On a side note, I’d use Firefox, but it lacks a command line function to clear the browser cache (to use in a batch file) and its bookmark functionality doesn’t compare to IE’s Favorites Center and how Favorites are stored as single files, whereas Firefox stores them in a single file that can’t be manipulated without using the browser. Not to mention IE’s accelerators.
@Xadmin – ‘2. Created a list of over 150 blocked cookies (mainly ad sites) in IE’
Can you describe what you’ve done? Locked cookie files? Manual ‘optout’ flags?
The Network Advertising Initiative site will create dozens of opt-out cookies for many of the major networks; I’m curious which others you are hitting.
As I’ve browsed the web, I periodically check what cookies are saved (before clearing them). If in question, I’ll research online what they are for and if needed add them via IE’s, Tools, Internet Options, Privacy tab, Sites, enter site (ex. *.doubleclick.com), click “Block”. All the entries are stored in the registry (HKEY_CURRENT_USER\Software\Microsoft\Windows\CurrentVersion\Internet Settings\P3P\History) which I export for backup purposes and to import to another system or to restore when needed.

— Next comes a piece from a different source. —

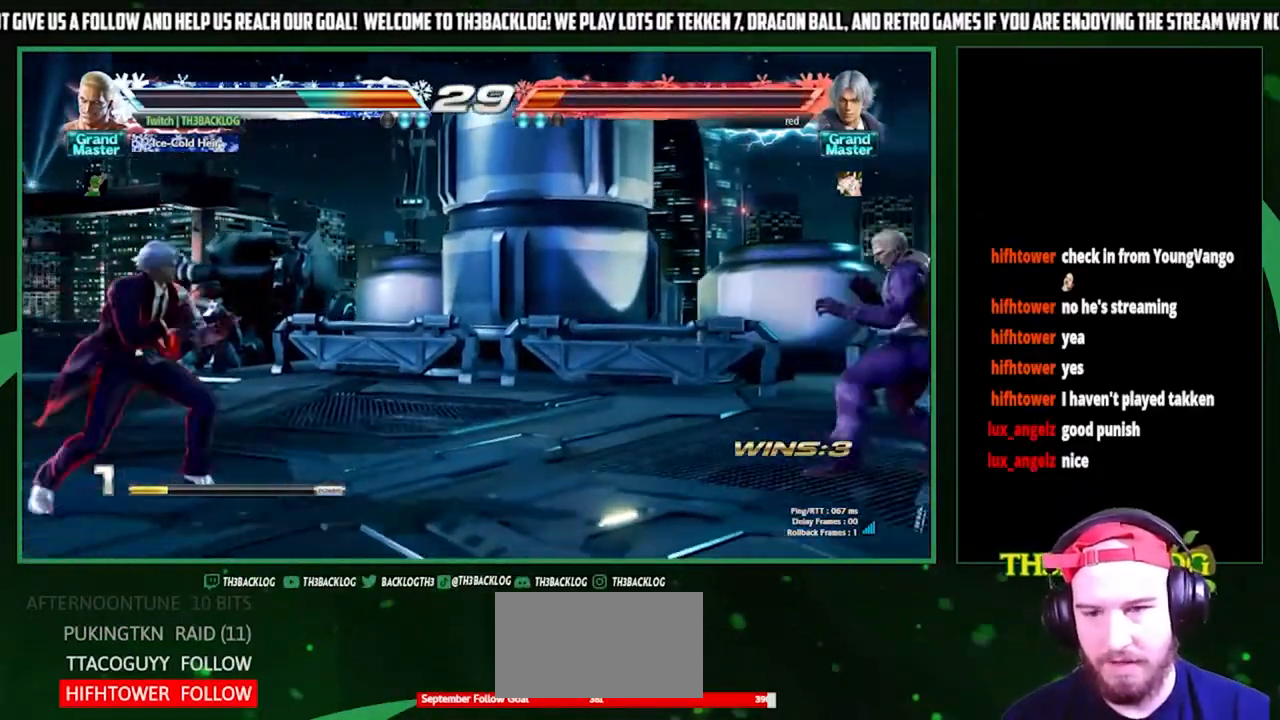
{"buttons": ["CIRCLE"], "left_stick": "center", "events": [[67, "left_stick", "center"], [133, "left_stick", "left"], [267, "left_stick", "center"], [300, "CIRCLE", "down"], [400, "CIRCLE", "up"], [467, "CIRCLE", "down"]]}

I prefer this method as it doesn’t require any extra software (ex. Maxa Cookie Manager), but uses the browsers built-in functionality.

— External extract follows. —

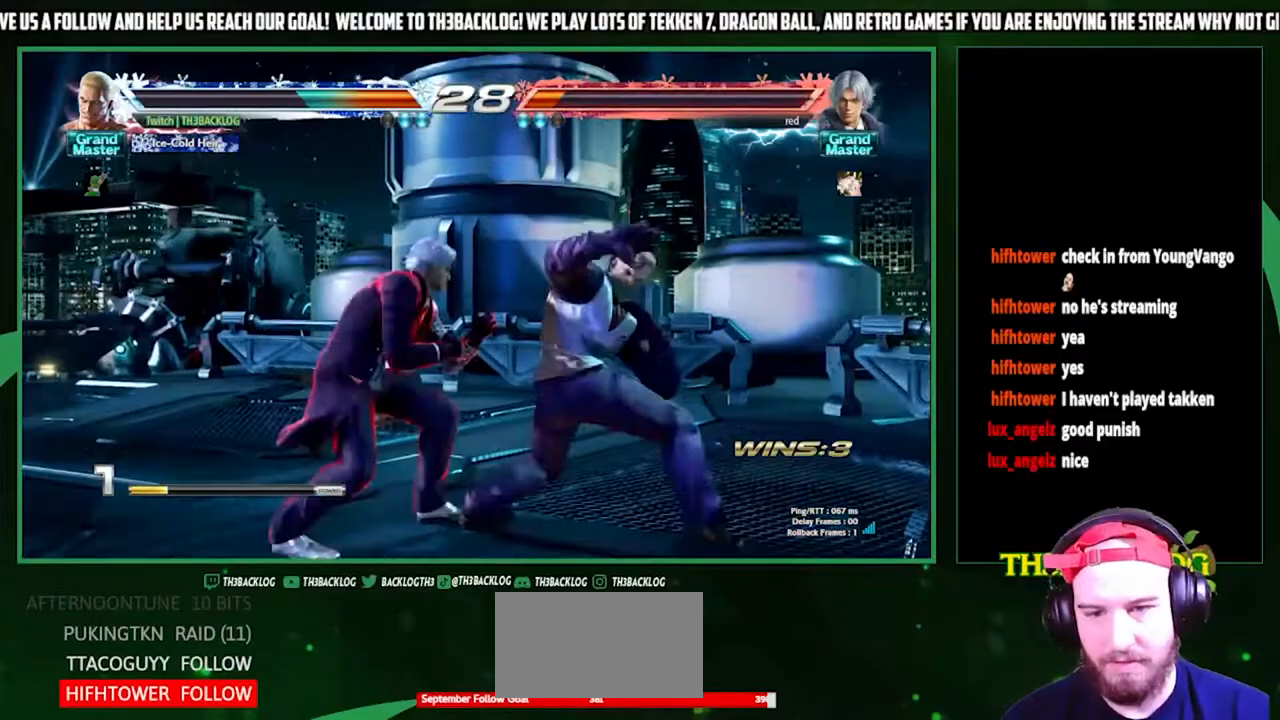
{"buttons": [], "left_stick": "center", "events": [[67, "CIRCLE", "up"], [233, "left_stick", "right"], [333, "left_stick", "center"]]}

A few more entries (2o7.com, atdmt.com, fastclick.com). I’d post more, but it will probably get flagged by the commenting system and have to be approved before it gets posted.
@xAdmin, thanks, I see the same capability is in Firefox under Tools -> Privacy -> Accept Cookies from Sites {Exceptions…}. I had never clicked the Exceptions button.
These settings are stored in the permissions.sqlite database under your Firefox profile. Import/export would appear to rely on some SQL fun.
I learn something new (and useful) every day!
I use Firefox and years ago I turned off showing links I have visited in a different color simply because I thought it was ugly to have links display in different colors. I also turned off my history years ago just because I saw no need for it; if I want to remember a site I bookmark it.
When I tried the site mentioned above it came back 50% male 50% female. Does that mean that it didn’t work? Presumably because of my Firefox settings?
There is a hidden configuration property in Firefox 3.5 and newer that will protect against link color sniffing. The trade-off is that visited links won’t change color at all.
In the configuration editor (about:config) pull up “layout.css.visited_links_enabled” and set it to “false”.
Some information on the attack and info on that configuration change is at http://dbaron.org/mozilla/visited-privacy
Actually, noscript protects against javascript-based history stealing, but not against CSS-based history-stealing. This demo:
http://ha.ckers.org/weird/CSS-history.cgi
…still works on an up-to-date firefox with noscript enabled.
The demo didn’t work on my Firefox. I think it didn’t work because I have show visited links in a different color turned off.